• Exercise input:
───
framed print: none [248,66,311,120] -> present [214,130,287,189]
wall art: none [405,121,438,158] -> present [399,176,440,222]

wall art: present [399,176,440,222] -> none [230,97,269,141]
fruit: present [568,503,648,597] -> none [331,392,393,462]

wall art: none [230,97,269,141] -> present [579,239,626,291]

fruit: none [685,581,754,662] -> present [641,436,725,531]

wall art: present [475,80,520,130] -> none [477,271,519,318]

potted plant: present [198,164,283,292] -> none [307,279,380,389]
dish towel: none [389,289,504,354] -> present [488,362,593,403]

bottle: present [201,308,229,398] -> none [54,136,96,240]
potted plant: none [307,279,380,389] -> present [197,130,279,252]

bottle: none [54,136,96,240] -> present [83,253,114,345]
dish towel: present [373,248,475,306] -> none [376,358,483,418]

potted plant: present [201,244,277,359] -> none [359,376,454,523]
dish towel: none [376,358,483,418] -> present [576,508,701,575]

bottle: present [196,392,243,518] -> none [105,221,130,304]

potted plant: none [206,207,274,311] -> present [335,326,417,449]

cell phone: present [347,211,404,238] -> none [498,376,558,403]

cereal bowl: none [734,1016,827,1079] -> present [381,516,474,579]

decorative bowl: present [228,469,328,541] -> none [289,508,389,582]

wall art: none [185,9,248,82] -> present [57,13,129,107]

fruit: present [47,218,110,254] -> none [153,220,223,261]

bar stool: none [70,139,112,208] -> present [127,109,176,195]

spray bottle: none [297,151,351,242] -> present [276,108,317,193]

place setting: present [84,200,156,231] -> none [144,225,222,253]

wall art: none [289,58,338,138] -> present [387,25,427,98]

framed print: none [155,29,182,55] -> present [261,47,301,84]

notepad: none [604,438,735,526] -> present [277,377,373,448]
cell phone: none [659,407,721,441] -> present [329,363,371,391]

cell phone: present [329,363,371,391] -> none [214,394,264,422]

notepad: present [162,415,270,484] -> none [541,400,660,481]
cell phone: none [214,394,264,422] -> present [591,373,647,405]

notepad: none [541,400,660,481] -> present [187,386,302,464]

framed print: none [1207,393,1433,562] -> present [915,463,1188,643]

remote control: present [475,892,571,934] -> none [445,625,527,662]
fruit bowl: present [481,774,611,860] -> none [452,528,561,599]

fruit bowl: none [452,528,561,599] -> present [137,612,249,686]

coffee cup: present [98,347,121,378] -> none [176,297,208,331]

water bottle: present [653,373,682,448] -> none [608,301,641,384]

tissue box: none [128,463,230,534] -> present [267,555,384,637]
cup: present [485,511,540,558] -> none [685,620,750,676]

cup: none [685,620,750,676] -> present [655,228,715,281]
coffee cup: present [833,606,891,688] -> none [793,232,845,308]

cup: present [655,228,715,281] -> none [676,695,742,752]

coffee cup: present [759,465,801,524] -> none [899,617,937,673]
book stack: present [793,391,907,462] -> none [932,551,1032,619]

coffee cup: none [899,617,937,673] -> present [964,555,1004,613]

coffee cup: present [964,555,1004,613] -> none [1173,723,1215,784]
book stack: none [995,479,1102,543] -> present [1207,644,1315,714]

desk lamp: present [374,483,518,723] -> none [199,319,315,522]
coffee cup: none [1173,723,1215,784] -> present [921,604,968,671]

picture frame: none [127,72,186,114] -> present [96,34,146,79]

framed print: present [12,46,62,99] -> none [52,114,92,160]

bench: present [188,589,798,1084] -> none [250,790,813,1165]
───
What you give back should be the lines from the one with "cup: present [485,511,540,558]" to the end of the data, copied exactly, both ends included.

cup: present [485,511,540,558] -> none [685,620,750,676]

cup: none [685,620,750,676] -> present [655,228,715,281]
coffee cup: present [833,606,891,688] -> none [793,232,845,308]

cup: present [655,228,715,281] -> none [676,695,742,752]

coffee cup: present [759,465,801,524] -> none [899,617,937,673]
book stack: present [793,391,907,462] -> none [932,551,1032,619]

coffee cup: none [899,617,937,673] -> present [964,555,1004,613]

coffee cup: present [964,555,1004,613] -> none [1173,723,1215,784]
book stack: none [995,479,1102,543] -> present [1207,644,1315,714]

desk lamp: present [374,483,518,723] -> none [199,319,315,522]
coffee cup: none [1173,723,1215,784] -> present [921,604,968,671]

picture frame: none [127,72,186,114] -> present [96,34,146,79]

framed print: present [12,46,62,99] -> none [52,114,92,160]

bench: present [188,589,798,1084] -> none [250,790,813,1165]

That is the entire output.